Content from the Brookings Doha Center is now archived. In September 2021, after 14 years of impactful partnership, Brookings and the Brookings Doha Center announced that they were ending their affiliation. The Brookings Doha Center is now the Middle East Council on Global Affairs, a separate public policy institution based in Qatar.

Almost twenty years of negotiations “brought us nothing but more Israeli settlement. Palestinians have had enough of negotiations,” one senior Palestinian official said at a conference I attended recently. And yet, ahead of his first visit to the Middle East as secretary of state this month, John Kerry appeared to be suggesting more of the same.

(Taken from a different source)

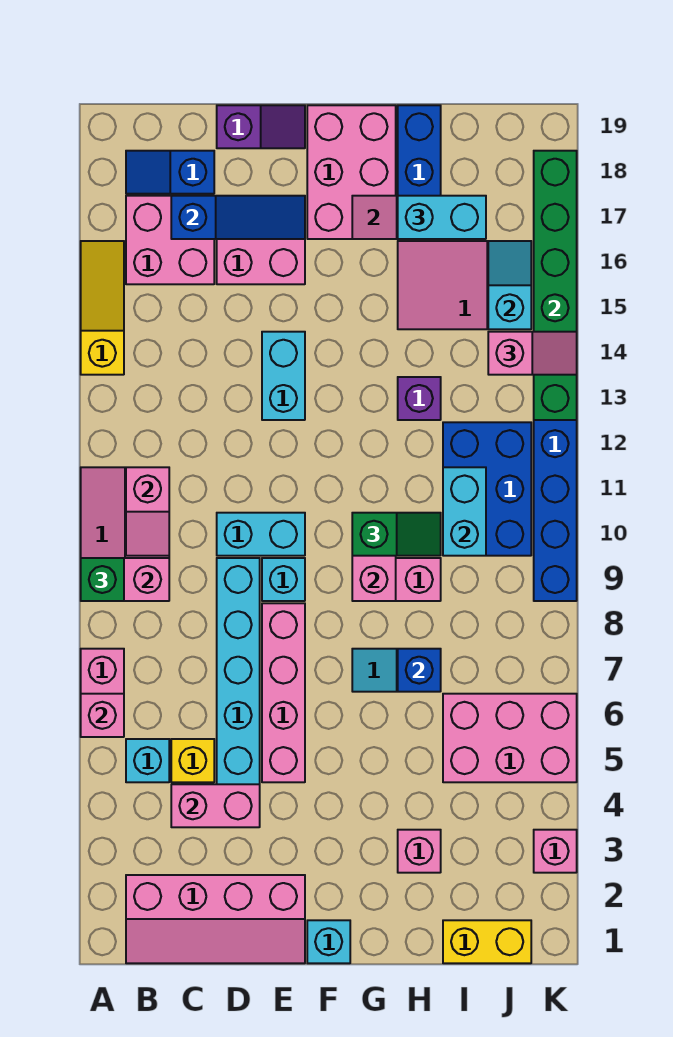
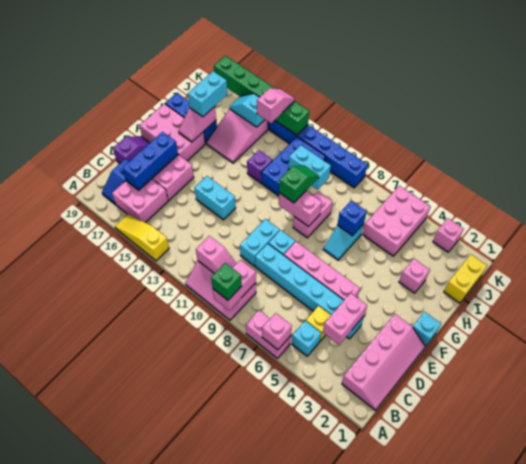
blue slope C17:E17 level 2 top C -> blue brick C17:E17 level 2
blue brick I10:J12 level 1 -> blue brick H11:J12 level 1

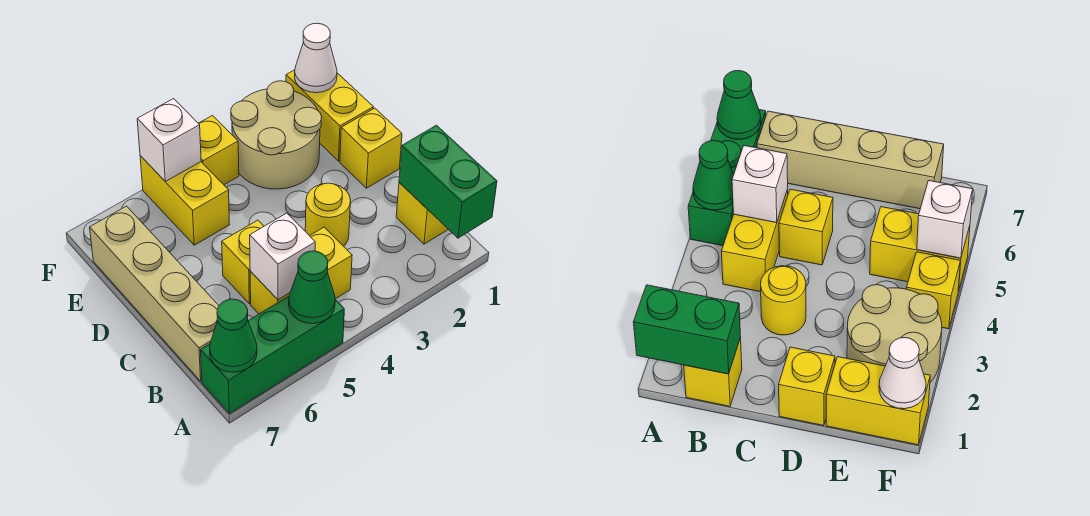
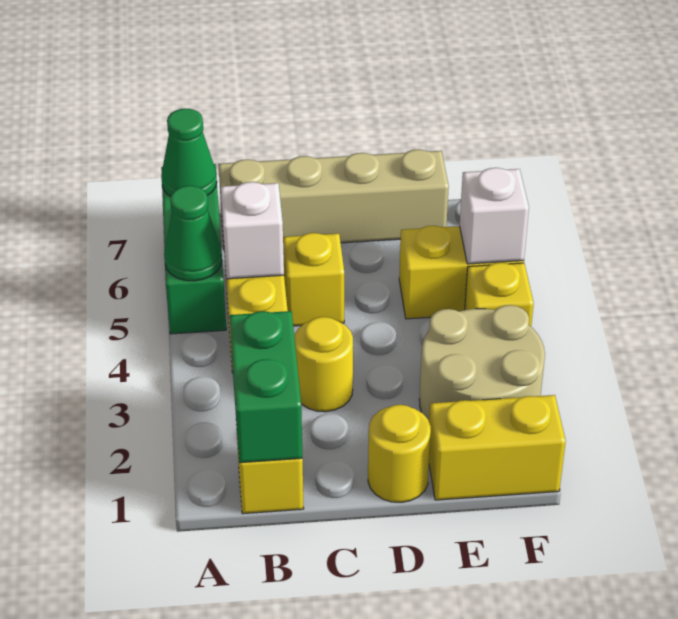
green brick A1:B1 level 2 -> green brick B1:B2 level 2
yellow brick D1 level 1 -> yellow round brick D1 level 1
white cone F1 level 2 -> none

“My prayer is that perhaps this can be a moment where we can renew some kind of effort to get the parties into a discussion,” he reportedly said. Such platitudes bode poorly for President Obama’s planned visit to the region this week. Indeed, it seems as if it will be business as usual on Palestinian-Israeli policy during the president’s second term, with yet more fruitless talks and an ever-increasing disconnect between U.S. diplomacy and developments on the ground.

Yet unmentioned by U.S. officials and diplomats is the fact that a credible alternative to the 20-year-old, U.S.-sponsored negotiation process has emerged on the ground. Nonviolent popular resistance could create a real breakthrough – and even an opportunity for a constructive American role.